Dizem que, aos setenta anos, diariamente clama, enlanguescido, por Maria Concebida. Acorda, pede ao mordomo que lhe prepare um banho de sais aromáticos, ordena ao criado que faça as compras, manda a velha cozinheira preparar um banquete, veste-se com as melhores roupas e espera, espera sempre por aquela que nunca o amou. No entanto, ele ainda guarda os traços da beleza, desde jovem e, com a fortuna herdada de seus pais, poderia ter quase todas as mulheres e aventura que quisesse. É ou não é um idiota esse Alcebíades?
E ela, perguntará a leitora inteligente, o que fez de sua vida?
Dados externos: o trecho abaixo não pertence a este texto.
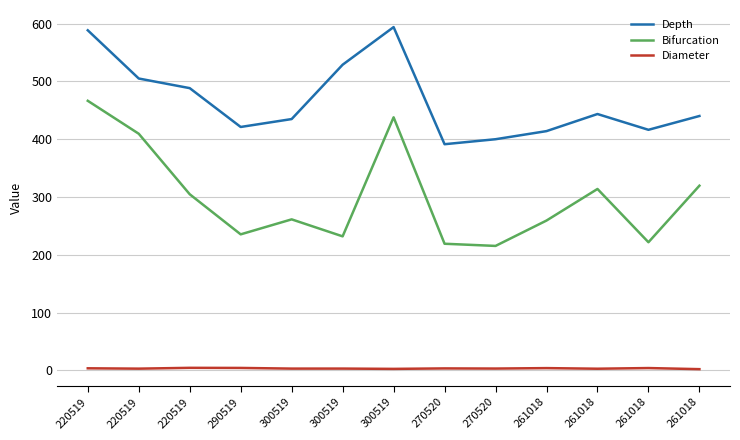

Is the value of Bifurcation at 261018 greater than the value of Depth at 300519?

No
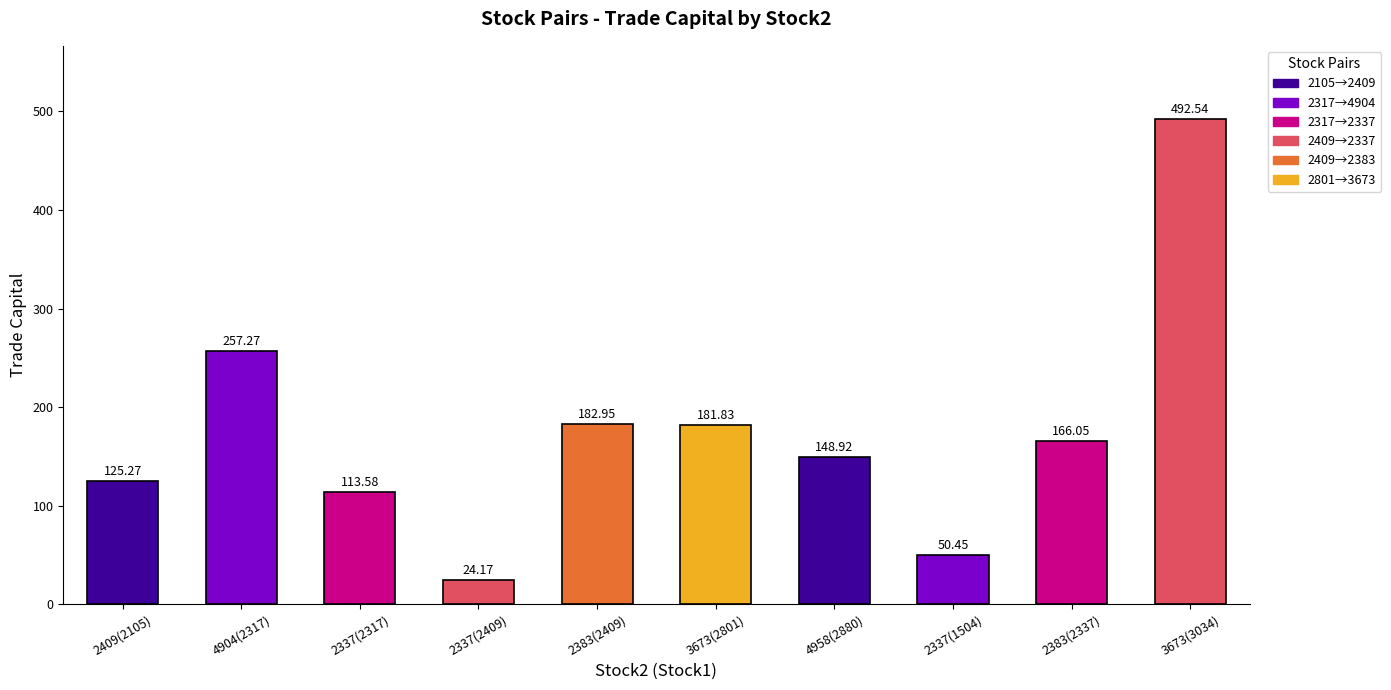

List the labels in order of value, largest first.

3673(3034), 4904(2317), 2383(2409), 3673(2801), 2383(2337), 4958(2880), 2409(2105), 2337(2317), 2337(1504), 2337(2409)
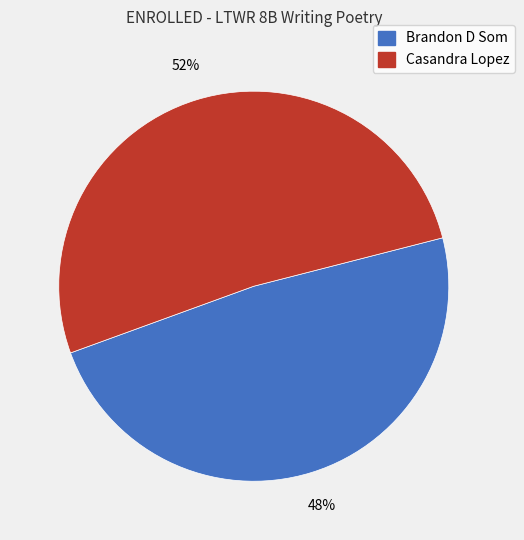

Count the number of slices in the pie.

2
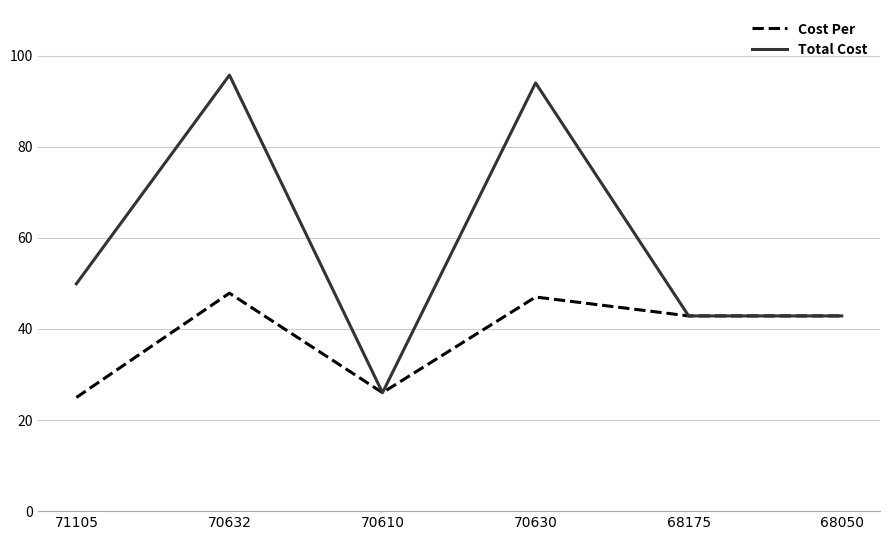

What is the maximum value for Cost Per?

47.9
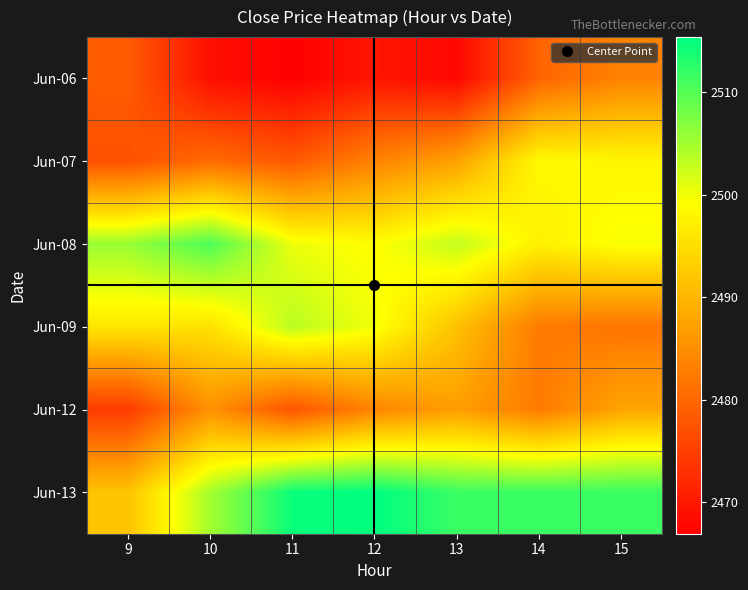

What is the maximum value shown in the chart?

2515.4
Mudou-se de residência e domicilio, casou-se com um advogado famoso, teve dois casais de filhos e nunca mais quis saber do ex-colega de faculdade, cujo único encontro fora o que resultara em seu resfriado e tivera como única demonstração de afeto um ósculo em sua mão esquerda.
Mora com o marido, atualmente senador, numa mansão do Lago Norte, em Brasília, e é dona de uma organização não governamental renomada, que administra com rara eficiência, graças aos conhecimentos adquiridos no curso de Administração de Empresas concluído no Rio de Janeiro.
Outro dia, perguntei-lhe se ainda se recordava de Alcebíades. A resposta foi esta:
- Quem é esse? Nunca ouvi nome tão esdrúxulo! Com tal nome, só pode ser um imbecil.